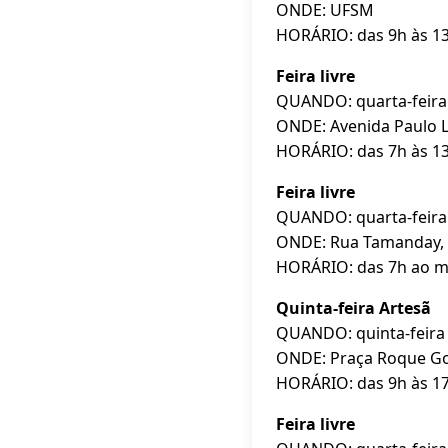
ONDE: UFSM
HORÁRIO: das 9h às 1
Feira livre
QUANDO: quarta-feira 
ONDE: Avenida Paulo 
HORÁRIO: das 7h às 1
Feira livre
QUANDO: quarta-feira 
ONDE: Rua Tamanday, 
HORÁRIO: das 7h ao m
Quinta-feira Artesã
QUANDO: quinta-feira 
ONDE: Praça Roque Gon
HORÁRIO: das 9h às 1
Feira livre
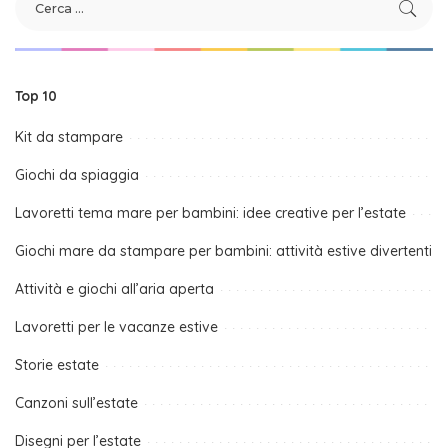
Top 10
Kit da stampare
Giochi da spiaggia
Lavoretti tema mare per bambini: idee creative per l’estate
Giochi mare da stampare per bambini: attività estive divertenti
Attività e giochi all’aria aperta
Lavoretti per le vacanze estive
Storie estate
Canzoni sull’estate
Disegni per l’estate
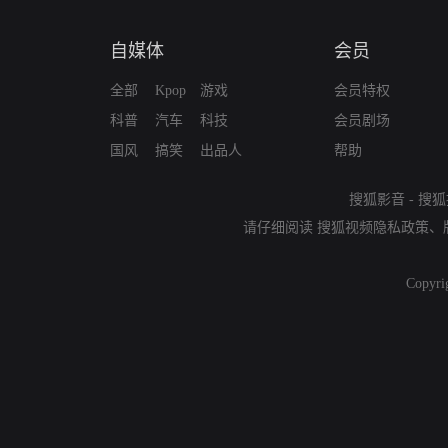
自媒体
会员
全部
Kpop
游戏
会员特权
科普
汽车
科技
会员剧场
国风
搞笑
出品人
帮助
搜狐影音
-
搜狐
请仔细阅读
搜狐视频隐私政策
、
Copyri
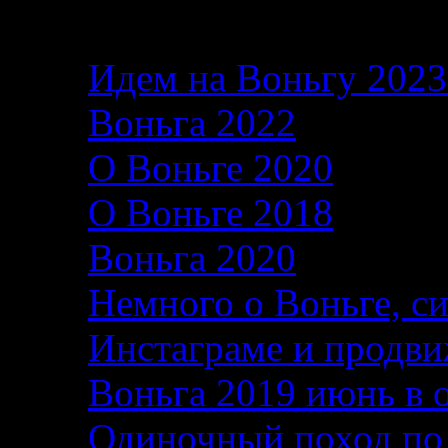
Последние записи в б
Идем на Воньгу 202
Воньга 2022
26.06.2
О Воньге 2020
07.11
О Воньге 2018
07.11
Воньга 2020
04.09.2
Немного о Воньге, с
Инстаграме и продви
Воньга 2019 июнь в 
Одиночный поход по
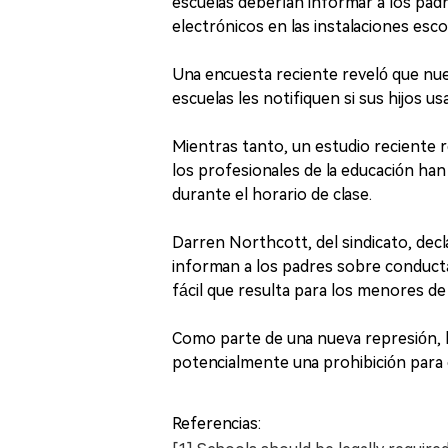
escuelas deberían informar a los padr
electrónicos en las instalaciones esco
Una encuesta reciente reveló que nue
escuelas les notifiquen si sus hijos us
Mientras tanto, un estudio reciente
los profesionales de la educación han
durante el horario de clase.
Darren Northcott, del sindicato, decl
informan a los padres sobre conducta
fácil que resulta para los menores de 
Como parte de una nueva represión, 
potencialmente una prohibición para co
Referencias:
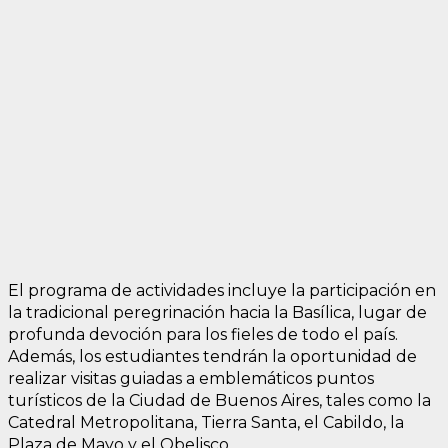
El programa de actividades incluye la participación en
la tradicional peregrinación hacia la Basílica, lugar de
profunda devoción para los fieles de todo el país.
Además, los estudiantes tendrán la oportunidad de
realizar visitas guiadas a emblemáticos puntos
turísticos de la Ciudad de Buenos Aires, tales como la
Catedral Metropolitana, Tierra Santa, el Cabildo, la
Plaza de Mayo y el Obelisco.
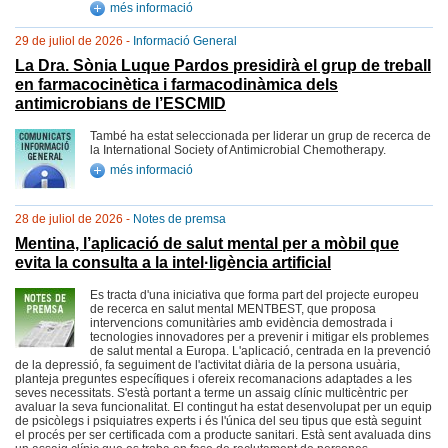
més informació
29 de juliol de 2026 -
Informació General
La Dra. Sònia Luque Pardos presidirà el grup de treball
en farmacocinètica i farmacodinàmica dels
antimicrobians de l’ESCMID
També ha estat seleccionada per liderar un grup de recerca de
la International Society of Antimicrobial Chemotherapy.
més informació
28 de juliol de 2026 -
Notes de premsa
Mentina, l’aplicació de salut mental per a mòbil que
evita la consulta a la intel·ligència artificial
Es tracta d'una iniciativa que forma part del projecte europeu
de recerca en salut mental MENTBEST, que proposa
intervencions comunitàries amb evidència demostrada i
tecnologies innovadores per a prevenir i mitigar els problemes
de salut mental a Europa. L'aplicació, centrada en la prevenció
de la depressió, fa seguiment de l'activitat diària de la persona usuària,
planteja preguntes específiques i ofereix recomanacions adaptades a les
seves necessitats. S'està portant a terme un assaig clínic multicèntric per
avaluar la seva funcionalitat. El contingut ha estat desenvolupat per un equip
de psicòlegs i psiquiatres experts i és l'única del seu tipus que està seguint
el procés per ser certificada com a producte sanitari. Està sent avaluada dins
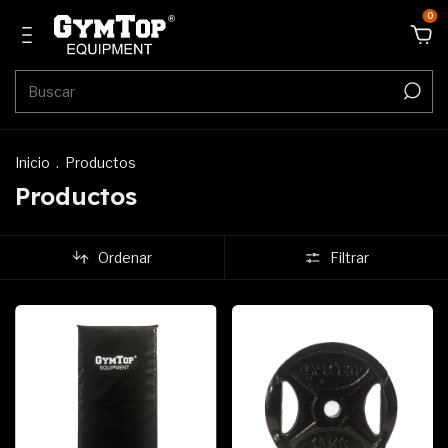
0
Inicio
.
Productos
Productos
Ordenar
Filtrar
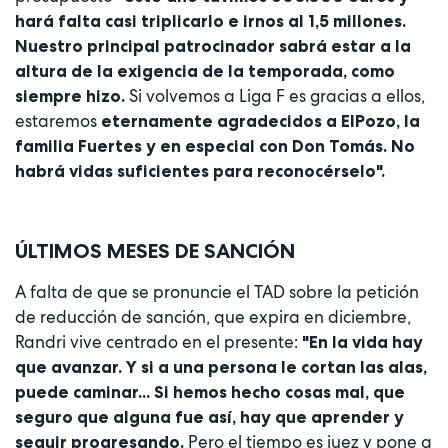
hará falta casi triplicarlo e irnos al 1,5 millones.
Nuestro principal patrocinador sabrá estar a la
altura de la exigencia de la temporada, como
Si volvemos a Liga F es gracias a ellos,
siempre hizo.
estaremos
eternamente agradecidos a ElPozo, la
familia Fuertes y en especial con Don Tomás. No
habrá vidas suficientes para reconocérselo".
ÚLTIMOS MESES DE SANCIÓN
A falta de que se pronuncie el TAD sobre la petición
de reducción de sanción, que expira en diciembre,
Randri vive centrado en el presente:
"En la vida hay
que avanzar. Y si a una persona le cortan las alas,
puede caminar... Si hemos hecho cosas mal, que
seguro que alguna fue así, hay que aprender y
Pero el tiempo es juez y pone a
seguir progresando.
------------------------
▸ **Problem**
Search the records for the word "Воньге", then list every line that has it.

▸ **Worked solution**
О Воньге 2020
О Воньге 2018
Немного о Воньге, с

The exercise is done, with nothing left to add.